■ **Task item**
Below are some records; find each line that carries the word "Новая" and copy it.

□ □ □

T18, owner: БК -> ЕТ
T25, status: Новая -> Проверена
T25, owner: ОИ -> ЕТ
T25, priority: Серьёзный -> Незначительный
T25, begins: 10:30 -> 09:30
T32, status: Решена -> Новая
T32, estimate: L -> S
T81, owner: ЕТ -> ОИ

□ □ □

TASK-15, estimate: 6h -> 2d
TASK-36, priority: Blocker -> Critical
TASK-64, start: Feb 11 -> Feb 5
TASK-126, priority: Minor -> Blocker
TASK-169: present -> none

□ □ □

■ **Answer space**
T25, status: Новая -> Проверена
T32, status: Решена -> Новая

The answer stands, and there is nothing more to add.